Amelia menghela napas pelan, merasakan kekhawatiran yang semakin membebani pikirannya. “Belum, tapi saya merasa sesuatu sedang terjadi. Saya tidak bisa menjelaskannya, tapi ancaman ini terasa lebih dekat dari sebelumnya.”
“Baiklah. Kami akan menempatkan seseorang untuk berjaga di rumah sakit. Kami juga akan mulai menyelidiki ayahnya,” jawab Detektif Armand, mencoba memberikan rasa aman meskipun Amelia tahu bahwa ancaman ini bisa datang dengan cara yang tak terduga.

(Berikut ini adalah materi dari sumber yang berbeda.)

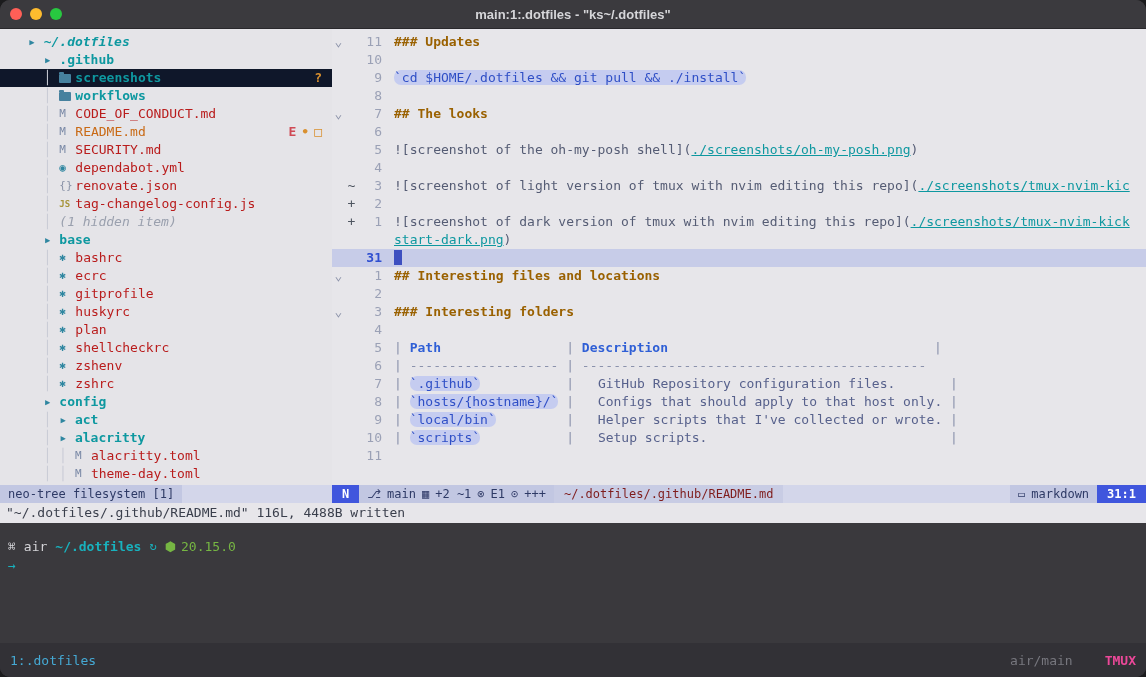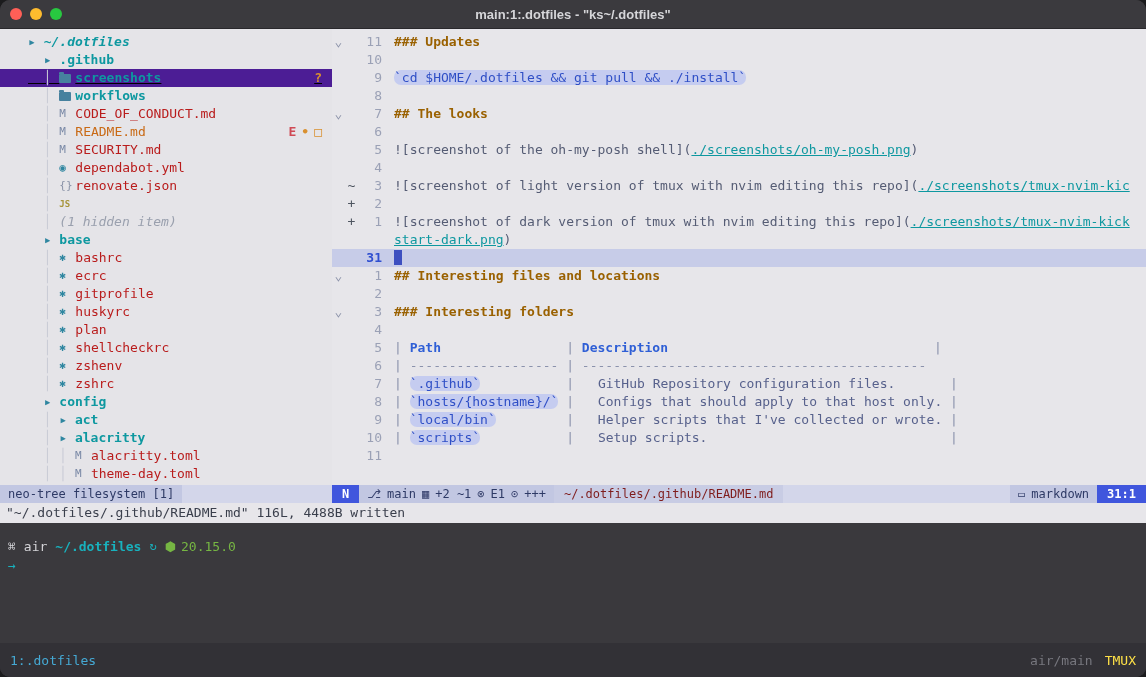--- a/index.html
+++ b/index.html
@@ -20,7 +20,7 @@
   .tree{width:332px;background:#e5e4e8;display:flex;flex-direction:column;flex:0 0 auto;}
   .tree-items{height:456px;padding-top:4px;font-size:13px;line-height:18px;overflow:hidden;}
   .trow{display:flex;align-items:center;height:18px;padding-left:28px;white-space:pre;}
-  .trow.sel{background:#4c1d95;text-decoration:underline;}
+  .trow.sel{background:#0f172a;}
   .guide{color:#c9cbd6;}
   .arrow{color:#2f86a0;}
   .icon-folder{display:inline-block;width:12px;height:9px;background:#46819e;border-radius:1px;position:relative;margin-right:4px;flex:0 0 auto;}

Namun, meskipun Amelia merasa lega karena polisi mulai turun tangan, ketakutannya justru semakin menguat. Ia merasa bahwa ada sesuatu yang sangat tidak beres, dan itu terbukti ketika ia menerima sebuah pesan teks malam itu.
......................
Saat Amelia tiba di rumah sakit setelah berbicara dengan Armand, ia membuka ponselnya dan melihat pesan baru yang masuk. Namun, apa yang ia lihat membuat darahnya membeku, dan jantungnya terasa berhenti berdetak.

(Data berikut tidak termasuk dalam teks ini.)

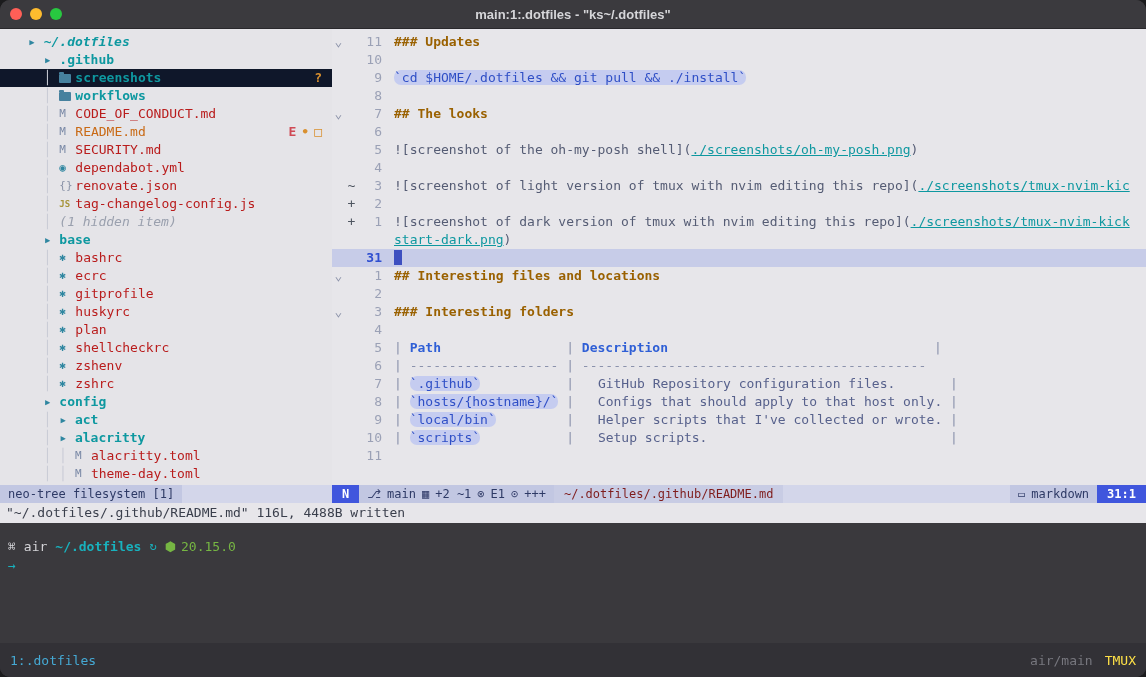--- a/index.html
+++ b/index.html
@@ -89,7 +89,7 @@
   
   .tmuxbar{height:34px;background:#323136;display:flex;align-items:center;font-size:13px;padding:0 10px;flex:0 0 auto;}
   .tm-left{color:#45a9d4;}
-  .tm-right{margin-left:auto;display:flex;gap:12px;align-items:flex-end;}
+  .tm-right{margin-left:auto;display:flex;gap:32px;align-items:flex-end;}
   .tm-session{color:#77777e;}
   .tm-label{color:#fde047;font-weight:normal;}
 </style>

Pesan itu singkat, hanya satu kalimat yang tertulis dengan jelas:
“Jika kamu terus melindungi dia, kamu akan menyesal.”
Amelia menatap layar ponselnya dengan penuh ketegangan, tangannya gemetar saat mencoba membaca pesan itu berulang kali. Pesan itu datang dari nomor tak dikenal, namun Amelia tahu bahwa ini bukan sekadar ancaman kosong.
Ada seseorang yang benar-benar berbahaya di luar sana, seseorang yang bertekad untuk menghancurkan hidup Rafi, dan mungkin hidup Amelia juga.
Dengan hati yang berdebar kencang, Amelia bersandar di kursi kantornya, menutup matanya sejenak untuk menenangkan diri. Tetapi kata-kata dalam pesan itu terus terngiang di kepalanya. “Ini lebih dari sekadar tugas medis,” gumam Amelia dengan suara penuh tekad,
walaupun ada sedikit rasa takut yang mulai mencengkeram jiwanya. “Ini adalah tentang keselamatan nyawa, nyawa Rafi dan mungkin nyawa saya sendiri. Saya tidak bisa mundur sekarang.”
Amelia tahu bahwa ancaman itu nyata, dan ia harus bertindak cepat untuk melindungi dirinya dan Rafi.